Ce dernier point fut rapidement éclairci, mais cette conversation me rappela – s’il en était besoin – que l’identité était une chose bien compliquée. Nous n’avons, bien sûr, pas grand mal à nous persuader qu’un objet est identique à lui-même. Wittgenstein a écrit qu’il « n’est pas meilleur exemple de proposition inutile » que de dire qu’une chose est identique à elle-même, mais il poursuit en affirmant que cette proposition, bien que parfaitement inutile, est néanmoins « liée à un certain jeu de l’imagination ».
Lorsque nous passons de l’idée d’ être identique à soi-même à celle de partager une identité avec d’autres individus appartenant à un groupe donné (et la notion d’identité sociale revêt bien souvent cette forme), l’affaire devient plus complexe. En effet, de nos jours, un grand nombre de questions politiques et sociales sont liées au fait que des identités disparates à l’intérieur de différents groupes expriment des revendications conflictuelles, puisque la conception que nous avons de notre identité influence de diverses façons nos pensées comme nos actions.
Les événements violents et les atrocités qui ont eu lieu ces dernières années ont ouvert une période d’extrême confusion et de terribles conflits. Cette confrontation globale est souvent perçue comme le corollaire des divisions religieuses et culturelles qui déchirent le monde. Ce dernier est en effet de plus en plus souvent vu, même implicitement, comme une fédération de religions et de civilisations. Sont ainsi laissées de côté toutes les autres perceptions que les gens ont d’eux-mêmes. Cette vision du monde est renforcée par l’idée étrange que les personnes ne peuvent se définir qu’en fonction d’un système de catégorisation unique et globalisant . La division du monde en termes de religion et de civilisation engendre une vision « solitariste » de l’identité humaine, par laquelle les êtres humains sont envisagés comme les membres d’un seul et unique groupe (défini par la religion ou la civilisation et non plus par l’ancienne appartenance à une nation ou une classe sociale).
Cette approche solitariste est le plus sûr moyen de ne pas comprendre la majeure partie de nos semblables. Dans la vie, nous nous percevons comme membres d’une grande diversité de groupes, et nous appartenons à chacun d’entre eux. Une même personne peut, sans qu’il y ait contradiction, être femme, citoyenne américaine, originaire des Caraïbes, d’ascendance africaine, chrétienne, libérale, végétarienne, marathonienne, historienne, enseignante, romancière, hétérosexuelle ; elle peut défendre les droits des homosexuels, aimer le théâtre, militer pour la défense de l’environnement, jouer au tennis, faire partie d’une formation de jazz et croire dur comme fer en l’existence d’une intelligence extraterrestre avec laquelle il est plus qu’urgent de communiquer (de préférence en anglais).
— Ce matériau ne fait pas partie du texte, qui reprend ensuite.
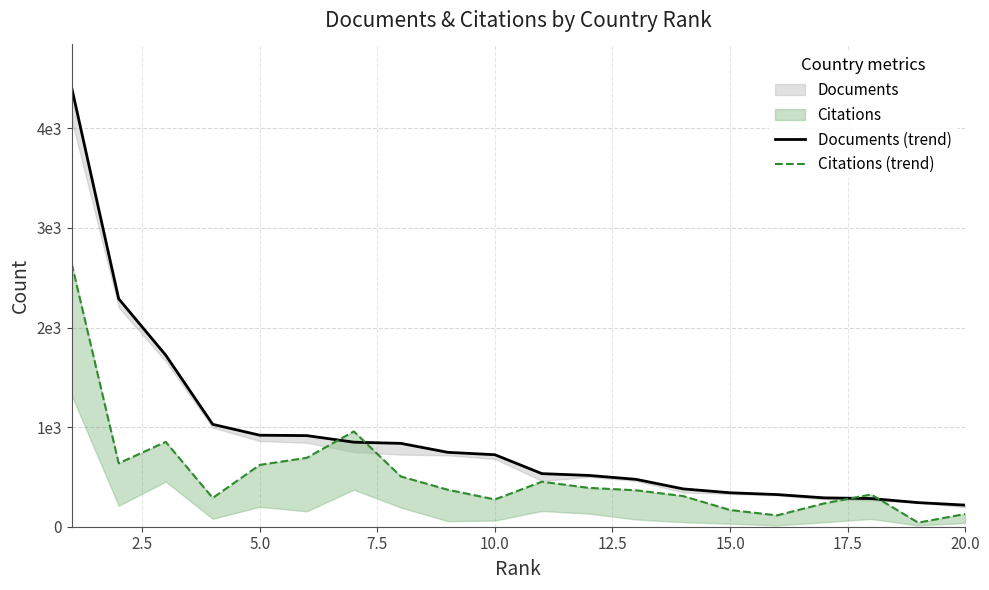

Is this an area chart (filled region under the line)?

No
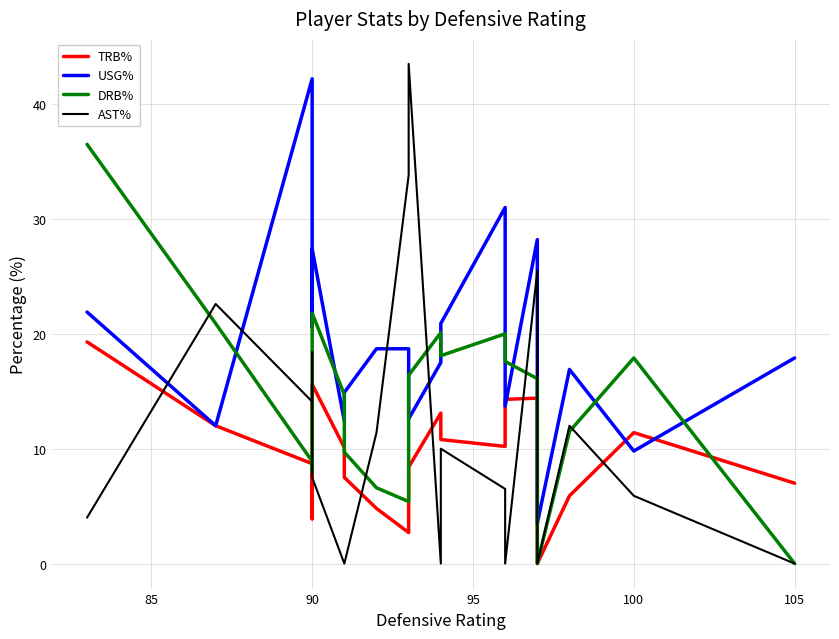

What is the average value of the DRB% series?

14.2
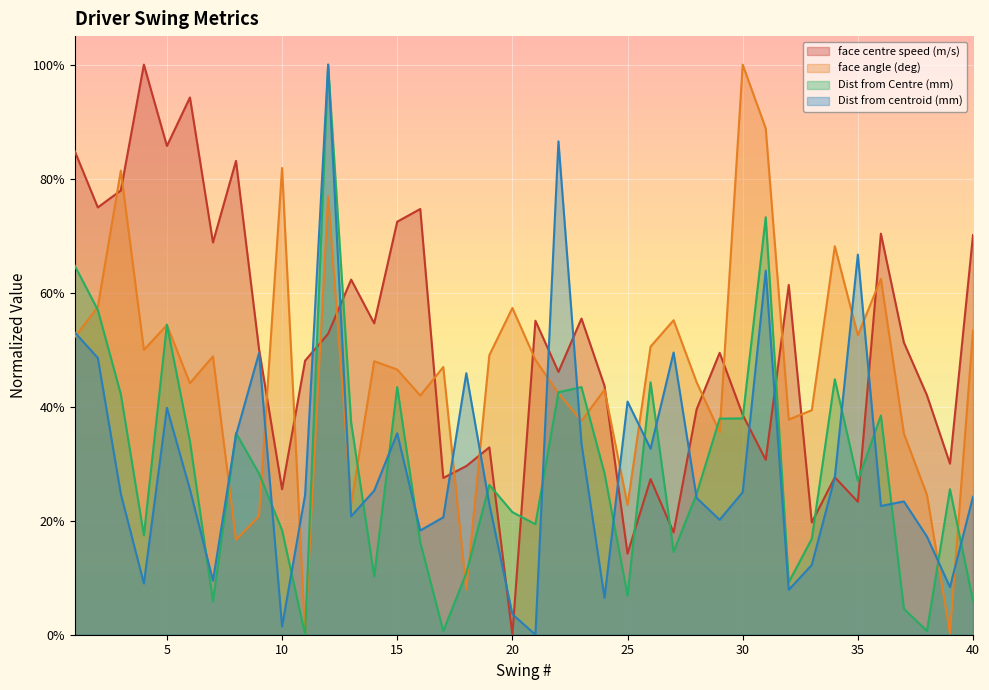

What is the highest value of the face angle (deg) series?

1.0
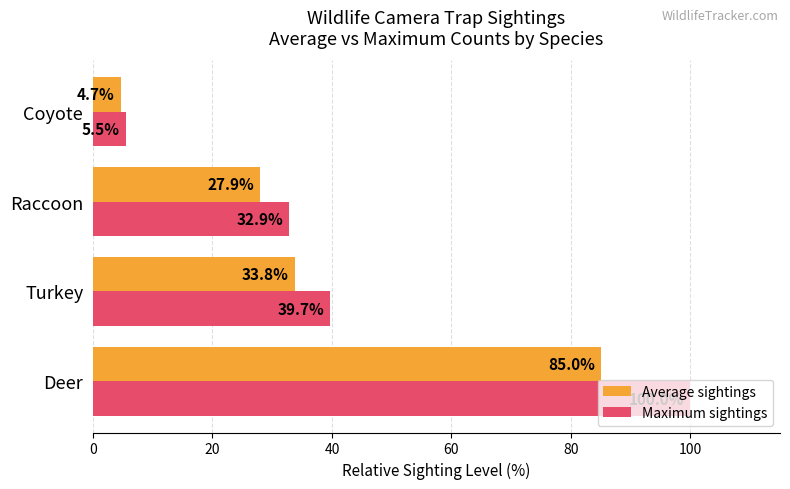

What are all the series names shown in the legend?

Average sightings, Maximum sightings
Cette personne appartient simultanément à chacun de ces groupes, qui contribuent tous à forger son identité singulière. Aucune de ces catégories ne saurait définir cette personne dans sa totalité ni constituer sa seule et unique identité. Notre identité étant nécessairement plurielle, il nous appartient de décider de l’importance relative de ces différentes associations et affiliations dans un contexte donné.
Nous avons donc la responsabilité de nos choix et de nos raisonnements. La violence, en revanche, est encouragée par l’idée d’une identité forcément unique – et souvent belligérante – à laquelle nous sommes supposés appartenir et qui exige beaucoup de nous (parfois même des choses éminemment désagréables). Cette identité soi-disant unique, imposée, est souvent un élément déterminant dans l’art guerrier de fomenter l’affrontement sectaire.
Malheureusement, de nombreuses tentatives, au demeurant fort bien intentionnées, visant à faire cesser cette violence, sont elles-mêmes handicapées par ce qui est perçu comme une absence de choix dans la détermination de notre identité ; notre capacité à triompher de la violence peut, dès lors, s’en trouver grandement amoindrie. Lorsque la perspective d’une bonne entente entre les personnes est envisagée avant tout, comme c’est de plus en plus souvent le cas, en termes d’« amitiés entre les civilisations », de « dialogue entre les religions » ou de « relations d’amitié entre les communautés » – ce qui laisse dans l’ombre les mille et une manières que les gens ont d’interagir les uns avec les autres –, une véritable miniaturisation de l’être humain précède la mise en œuvre des programmes de paix.
L’humanité que nous partageons est sauvagement remise en question dès lors que tout ce qui divise le monde se trouve aggloméré en un système prétendu dominant de classification fondé sur la religion, la communauté, la culture, la nation ou la civilisation, traitant chacune de ces composantes comme le déter minant unique de notre approche de la guerre ou de la paix. Ce monde compartimenté par un déterminant unique est bien plus fermé que l’univers pluriel et diversifié dans lequel nous vivons. Il s’oppose non seulement à l’idée un peu démodée selon laquelle « tous les êtres humains se ressemblent » (idée quelque peu battue en brèche de nous jours, parfois non sans raison, car jugée bien trop naïve), mais aussi à celle, bien moins répandue mais bien plus réaliste, selon laquelle nous sommes tous divers et différents . Dans le monde contemporain, l’espoir de trouver une harmonie repose dans une large mesure sur une meilleure compréhension de la pluralité de notre identité et sur l’idée, enfin acceptée, que cette pluralité est transversale et s’oppose à la séparation nette entre les individus le long d’une ligne de démarcation infranchissable.